PROBLEM TO WORK ON
Return the stretch of the blog post from "I thought it" through "correct, wouldn’t you?", copied word for word.

EXTRACT TO READ
CoffeeBlog makes the Best of Blogs list at MSNBC!!

CoffeeBlog makes the Best of Blogs list at MSNBC!!

I know it’s just because the editor, Will Femia, decided to focus on medical blogs, and the field isn’t really all that big, but hey…it still counts as major media attention! He found my page linked from Lagniappe, and says:

One recent post that caught my attention is a discussion of a really cool idea for mixing text/audio translator tools with the XML program known as RSS which allows potentially wide distribution of Weblog entries. This leads to a vision of a future where we can sit in our cars and listen audio translations of our favorite blog feeds.

I thought it was a little far-fetched when I wrote about it. I was just pissed off at the moment at the Clear Channel radio monopoly and wishing I could get my favorite webcasts in my car, when I happened to read about AudBlog.

HIV Vaccine affects hispanics and african americans differently from others.

There is a nice analysis of the HIV vaccine results at Lagniappe. This story has been all over the news, even making the local television news. Apparently, it’s supposed to be some big deal that the vaccince caused a greater immune response in hispanic and african americans than in asians or “others”. Who can practice medicine, now in the post genomic era, and not take as old news the fact that different genes may mean different medical treatment? I would certainly hope my doctor places patient care over being politically correct, wouldn’t you?

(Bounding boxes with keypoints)

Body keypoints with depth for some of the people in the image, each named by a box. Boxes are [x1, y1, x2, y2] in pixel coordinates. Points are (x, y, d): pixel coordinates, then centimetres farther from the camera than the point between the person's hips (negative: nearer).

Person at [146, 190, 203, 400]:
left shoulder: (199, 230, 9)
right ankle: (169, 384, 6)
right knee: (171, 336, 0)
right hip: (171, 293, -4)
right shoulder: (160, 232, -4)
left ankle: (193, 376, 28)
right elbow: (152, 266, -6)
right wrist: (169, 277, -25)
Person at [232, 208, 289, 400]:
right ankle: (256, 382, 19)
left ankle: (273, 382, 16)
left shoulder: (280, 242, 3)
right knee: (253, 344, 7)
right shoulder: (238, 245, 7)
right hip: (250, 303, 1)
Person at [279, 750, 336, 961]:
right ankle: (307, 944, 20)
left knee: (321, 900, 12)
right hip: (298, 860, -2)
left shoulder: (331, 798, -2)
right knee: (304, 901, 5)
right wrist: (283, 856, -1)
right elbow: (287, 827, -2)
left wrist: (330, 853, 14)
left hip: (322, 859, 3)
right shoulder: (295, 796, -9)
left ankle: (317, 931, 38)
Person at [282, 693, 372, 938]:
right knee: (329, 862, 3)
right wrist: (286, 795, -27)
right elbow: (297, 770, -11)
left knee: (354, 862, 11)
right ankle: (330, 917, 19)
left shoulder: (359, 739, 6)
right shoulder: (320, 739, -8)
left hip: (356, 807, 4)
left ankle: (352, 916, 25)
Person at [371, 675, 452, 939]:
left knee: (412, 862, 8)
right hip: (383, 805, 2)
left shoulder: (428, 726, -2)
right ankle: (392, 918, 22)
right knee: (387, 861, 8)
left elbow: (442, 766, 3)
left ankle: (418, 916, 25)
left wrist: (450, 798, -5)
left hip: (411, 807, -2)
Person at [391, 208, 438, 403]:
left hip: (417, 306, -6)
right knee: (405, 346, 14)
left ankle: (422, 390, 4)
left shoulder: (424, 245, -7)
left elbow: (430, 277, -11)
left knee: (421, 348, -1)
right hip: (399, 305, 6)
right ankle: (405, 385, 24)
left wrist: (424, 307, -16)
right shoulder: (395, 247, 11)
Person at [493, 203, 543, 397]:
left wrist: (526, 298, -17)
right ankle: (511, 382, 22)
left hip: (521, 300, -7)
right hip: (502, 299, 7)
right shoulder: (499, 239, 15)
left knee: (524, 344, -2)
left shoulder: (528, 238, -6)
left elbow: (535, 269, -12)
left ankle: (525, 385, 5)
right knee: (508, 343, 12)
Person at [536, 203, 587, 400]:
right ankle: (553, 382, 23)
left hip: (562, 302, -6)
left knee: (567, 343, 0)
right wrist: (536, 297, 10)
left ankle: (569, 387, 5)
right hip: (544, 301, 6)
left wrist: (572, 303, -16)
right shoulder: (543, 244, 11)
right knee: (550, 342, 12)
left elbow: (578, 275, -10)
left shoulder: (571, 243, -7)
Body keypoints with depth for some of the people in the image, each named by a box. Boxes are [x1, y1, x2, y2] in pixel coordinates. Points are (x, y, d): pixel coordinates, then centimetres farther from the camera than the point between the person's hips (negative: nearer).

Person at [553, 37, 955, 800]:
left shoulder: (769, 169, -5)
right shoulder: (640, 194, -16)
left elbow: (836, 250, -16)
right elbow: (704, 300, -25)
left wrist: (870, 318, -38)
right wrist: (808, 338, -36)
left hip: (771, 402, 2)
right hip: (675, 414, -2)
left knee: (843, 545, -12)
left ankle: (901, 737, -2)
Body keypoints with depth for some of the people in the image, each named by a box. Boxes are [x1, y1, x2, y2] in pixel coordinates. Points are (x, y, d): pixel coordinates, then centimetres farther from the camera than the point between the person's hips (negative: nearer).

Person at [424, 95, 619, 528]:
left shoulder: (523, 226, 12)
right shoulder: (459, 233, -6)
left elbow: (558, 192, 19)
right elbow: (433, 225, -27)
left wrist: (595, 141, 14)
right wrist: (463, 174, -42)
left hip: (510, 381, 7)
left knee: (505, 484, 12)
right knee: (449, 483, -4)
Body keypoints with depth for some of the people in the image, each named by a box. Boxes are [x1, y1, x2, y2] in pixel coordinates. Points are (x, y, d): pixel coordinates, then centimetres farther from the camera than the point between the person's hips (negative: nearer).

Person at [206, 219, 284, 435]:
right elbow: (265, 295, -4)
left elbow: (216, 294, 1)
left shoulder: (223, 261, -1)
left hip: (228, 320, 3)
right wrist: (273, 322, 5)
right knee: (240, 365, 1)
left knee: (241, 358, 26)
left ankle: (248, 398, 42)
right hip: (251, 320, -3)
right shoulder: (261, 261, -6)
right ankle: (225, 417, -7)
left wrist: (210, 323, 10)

ANSWER TO THIS PROBLEM
I thought it was a little far-fetched when I wrote about it. I was just pissed off at the moment at the Clear Channel radio monopoly and wishing I could get my favorite webcasts in my car, when I happened to read about AudBlog.

HIV Vaccine affects hispanics and african americans differently from others.

There is a nice analysis of the HIV vaccine results at Lagniappe. This story has been all over the news, even making the local television news. Apparently, it’s supposed to be some big deal that the vaccince caused a greater immune response in hispanic and african americans than in asians or “others”. Who can practice medicine, now in the post genomic era, and not take as old news the fact that different genes may mean different medical treatment? I would certainly hope my doctor places patient care over being politically correct, wouldn’t you?